ЗАДАНИЕ
Замените «заносчиво» на «надменно» в тексте о художественном переводе от слов «Эта декларация переводческих» до слов «огонь – свое тленье.» включительно и приведите этот фрагмент с заменой.

ТЕКСТ ДЛЯ ЧТЕНИЯ
◇ ◇ ◇ ◇
Эта декларация переводческих вольностей звучит очень гордо и даже заносчиво.
Но мы, читатели, смиренно полагаем, что воля переводчика здесь ни при чем.
Ведь, как мы только что видели, каждый переводчик вносит в каждый сделанный им перевод некую частицу своей собственной личности. Всегда и везде переводчики добавляют –
в чужую скорбь свое негодованье,
в чужое тленье своего огня, –
а порою в чужой огонь – свое тленье.
В «Гамлете», которого перевел Борис Пастернак, слышится голос Пастернака, в «Гамлете», переведенном Михаилом Лозинским, слышится голос Лозинского, в «Гамлете», переведенном Власом Кожевниковым, слышится голос Кожевникова, и тут уж ничего не поделаешь. Это фатально. Художественные переводы потому и художественные, что в них, как и во всяком произведении искусства, отражается создавший их мастер, хочет ли он того или нет.
◇ ◇ ◇ ◇
ИСХОДНЫЕ ДАННЫЕ
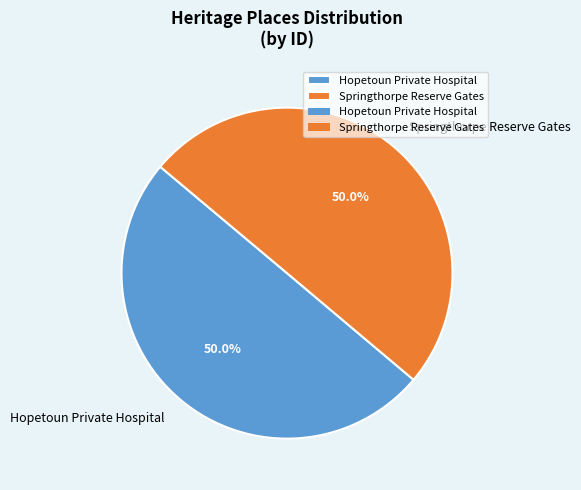

Do Hopetoun Private Hospital and Springthorpe Reserve Gates together represent more than half of the pie?

Yes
◇ ◇ ◇ ◇
РЕШЕНИЕ
Эта декларация переводческих вольностей звучит очень гордо и даже надменно.
Но мы, читатели, смиренно полагаем, что воля переводчика здесь ни при чем.
Ведь, как мы только что видели, каждый переводчик вносит в каждый сделанный им перевод некую частицу своей собственной личности. Всегда и везде переводчики добавляют –
в чужую скорбь свое негодованье,
в чужое тленье своего огня, –
а порою в чужой огонь – свое тленье.